Sizeless science and the cult of statistical significance
from Lars Syll
Last year yours truly had an interesting luncheon discussion with Deirdre McCloskey on her controversy with Kevin Hoover on significance testing. It got me thinking about where the fetish status of significance testing comes from and why we are still teaching and practising it without serious qualifications despite its obvious inadequacies.
A non-trivial part of teaching statistics is made up of learning students to perform significance testing. A problem I have noticed repeatedly over the years, however, is that no matter how careful you try to be in explicating what the probabilities generated by these statistical tests – p-values – really are, still most students misinterpret them.
Giving a statistics course for the Swedish National Research School in History, I asked the students at the exam to explain how one should correctly interpret p-values. Although the correct definition is p(data|null hypothesis), a majority of the students either misinterpreted the p-value as being the likelihood of a sampling error (which of course is wrong, since the very computation of the p value is based on the assumption that sampling errors are what causes the sample statistics not coinciding with the null hypothesis) or that the p-value is the probability of the null hypothesis being true, given the data (which of course also is wrong, since that is p(null hypothesis|data) rather than the correct p(data|null hypothesis)).
This is not to blame on students’ ignorance, but rather on significance testing not being particularly transparent (conditional probability inference is difficult even to those of us who teach and practice it). A lot of researchers fall pray to the same mistakes. So – given that it anyway is very unlikely than any population parameter is exactly zero, and that contrary to assumption most samples in social science and economics are not random or having the right distributional shape – why continue to press students and researchers to do null hypothesis significance testing, testing that relies on weird backward logic that students and researchers usually don’t understand?
In a recent review of Deirdre’s and Stephen Ziliak‘s The Cult of Statistical Significance (University of Michigan Press 2008), mathematical statistician Olle Häggström succinctly summarizes what the debate is all about:
Stephen Ziliak and Deirdre McCloskey, claim in their recent book The Cult of Statistical Significance [ZM] that the reliance on statistical methods has gone too far and turned into a ritual and an obstacle to scientific progress.
A typical situation is the following. A scientist formulates a null hypothesis. By means of a significance test, she tries to falsify it. The analysis leads to a p-value, which indicates how likely it would have been, if the null hypothesis were true, to obtain data at least as extreme as those she actually got. If the p-value is below a certain prespecified threshold (typically 0.01 or 0.05), the result is deemed statistically significant, which, although far from constituting a definite
disproof of the null hypothesis, counts as evidence against it.
Imagine now that a new drug for reducing blood pressure is being tested and that the fact of the matter is that the drug does have a positive effect (as compared with a placebo) but that the effect is so small that it is of no practical relevance to the patient’s health or well-being. If the study involves sufficiently many patients, the effect will nevertheless with high probability be detected, and the study will yield statistical significance. The lesson to learn from this is that in a medical study, statistical significance is not enough—the detected effect also needs to be large enough to be medically significant. Likewise, empirical studies in economics (or psychology, geology, etc.) need to consider not only statistical significance but also economic (psychological, geological, etc.) significance.
A major point in The Cult of Statistical Significance is the observation that many researchers are so obsessed with statistical significance that they neglect to ask themselves whether the detected discrepancies are large enough to be of any subject-matter significance. Ziliak and McCloskey call this neglect sizeless science …
The Cult of Statistical Significance is written in an entertaining and polemical style. Sometimes the authors push their position a bit far, such as when they ask themselves: “If nullhypothesis significance testing is as idiotic as we and its other critics have so long believed, how on earth has it survived?” (p. 240). Granted, the single-minded focus on statistical significance that they label sizeless science is bad practice.
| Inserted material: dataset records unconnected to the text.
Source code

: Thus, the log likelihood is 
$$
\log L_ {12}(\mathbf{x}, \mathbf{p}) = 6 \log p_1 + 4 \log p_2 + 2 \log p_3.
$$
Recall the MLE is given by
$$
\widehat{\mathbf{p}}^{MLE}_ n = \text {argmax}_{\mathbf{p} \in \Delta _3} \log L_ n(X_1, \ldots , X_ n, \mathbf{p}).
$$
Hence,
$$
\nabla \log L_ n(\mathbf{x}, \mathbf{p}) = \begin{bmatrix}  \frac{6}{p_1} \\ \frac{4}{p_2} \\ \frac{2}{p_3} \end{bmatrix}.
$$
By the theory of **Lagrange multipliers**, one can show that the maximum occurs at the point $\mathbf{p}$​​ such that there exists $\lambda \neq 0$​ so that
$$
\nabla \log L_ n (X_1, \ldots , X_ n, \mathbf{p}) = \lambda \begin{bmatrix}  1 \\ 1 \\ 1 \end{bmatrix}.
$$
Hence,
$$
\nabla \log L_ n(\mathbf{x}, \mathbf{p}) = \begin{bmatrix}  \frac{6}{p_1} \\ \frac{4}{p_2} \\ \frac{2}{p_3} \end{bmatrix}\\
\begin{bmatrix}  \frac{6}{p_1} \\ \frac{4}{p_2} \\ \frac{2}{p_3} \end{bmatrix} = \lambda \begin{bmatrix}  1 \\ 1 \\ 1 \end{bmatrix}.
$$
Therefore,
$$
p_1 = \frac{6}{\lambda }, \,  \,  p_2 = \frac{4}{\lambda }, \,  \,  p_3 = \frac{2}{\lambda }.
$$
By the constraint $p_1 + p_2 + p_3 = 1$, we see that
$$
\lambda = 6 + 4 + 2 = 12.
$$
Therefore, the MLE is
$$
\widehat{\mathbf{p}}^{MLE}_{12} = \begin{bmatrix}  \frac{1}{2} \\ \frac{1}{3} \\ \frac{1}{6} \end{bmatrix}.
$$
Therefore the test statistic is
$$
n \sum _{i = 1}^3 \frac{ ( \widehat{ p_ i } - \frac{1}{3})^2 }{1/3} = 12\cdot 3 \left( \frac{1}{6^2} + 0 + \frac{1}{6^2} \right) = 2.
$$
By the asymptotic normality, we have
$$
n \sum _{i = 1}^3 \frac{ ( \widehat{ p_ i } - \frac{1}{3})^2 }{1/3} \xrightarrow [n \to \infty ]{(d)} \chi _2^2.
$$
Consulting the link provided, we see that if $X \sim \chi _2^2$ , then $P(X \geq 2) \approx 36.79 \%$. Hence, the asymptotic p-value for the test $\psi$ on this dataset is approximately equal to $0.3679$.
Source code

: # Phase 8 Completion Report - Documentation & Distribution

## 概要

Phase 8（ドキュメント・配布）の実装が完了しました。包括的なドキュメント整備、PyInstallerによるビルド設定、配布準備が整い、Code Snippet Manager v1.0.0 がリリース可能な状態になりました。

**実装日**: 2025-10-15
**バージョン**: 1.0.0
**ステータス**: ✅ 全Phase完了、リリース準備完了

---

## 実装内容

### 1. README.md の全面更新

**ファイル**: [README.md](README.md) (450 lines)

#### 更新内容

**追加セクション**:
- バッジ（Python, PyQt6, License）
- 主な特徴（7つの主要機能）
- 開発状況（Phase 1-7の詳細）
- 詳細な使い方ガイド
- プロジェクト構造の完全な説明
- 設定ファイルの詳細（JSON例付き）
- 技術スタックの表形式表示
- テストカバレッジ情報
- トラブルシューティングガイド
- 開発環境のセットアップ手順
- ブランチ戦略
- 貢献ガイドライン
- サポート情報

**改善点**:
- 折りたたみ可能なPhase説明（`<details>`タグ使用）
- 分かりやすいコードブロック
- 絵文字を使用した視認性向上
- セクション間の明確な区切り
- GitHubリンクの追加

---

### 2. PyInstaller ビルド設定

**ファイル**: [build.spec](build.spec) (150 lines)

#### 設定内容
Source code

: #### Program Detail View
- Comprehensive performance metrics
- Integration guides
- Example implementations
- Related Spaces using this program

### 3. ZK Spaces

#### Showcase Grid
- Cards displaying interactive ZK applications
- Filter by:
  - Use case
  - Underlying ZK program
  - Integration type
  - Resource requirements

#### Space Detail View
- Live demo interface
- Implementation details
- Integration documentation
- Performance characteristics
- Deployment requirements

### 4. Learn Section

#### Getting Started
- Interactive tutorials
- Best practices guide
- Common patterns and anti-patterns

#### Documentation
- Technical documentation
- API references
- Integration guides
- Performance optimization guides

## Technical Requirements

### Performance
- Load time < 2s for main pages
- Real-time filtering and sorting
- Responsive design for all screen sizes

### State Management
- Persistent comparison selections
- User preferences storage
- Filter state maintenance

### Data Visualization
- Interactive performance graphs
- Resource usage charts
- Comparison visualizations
Still, to throw out the use of significance tests would be a mistake, considering how often it is a crucial tool for concluding with confidence that what we see really is a pattern, as opposed to just noise. For a data set to provide reasonable evidence of an important deviation from the null hypothesis, we typically need both statistical and subject-matter significance.
Statistical significance doesn’t say that something is important or true. Although Häggström has a point in his last remark, I still think – since there already are far better and more relevant testing that can be done (see e. g. my posts here and here) – it is high time to consider what should be the proper function of what has now really become a statistical fetish.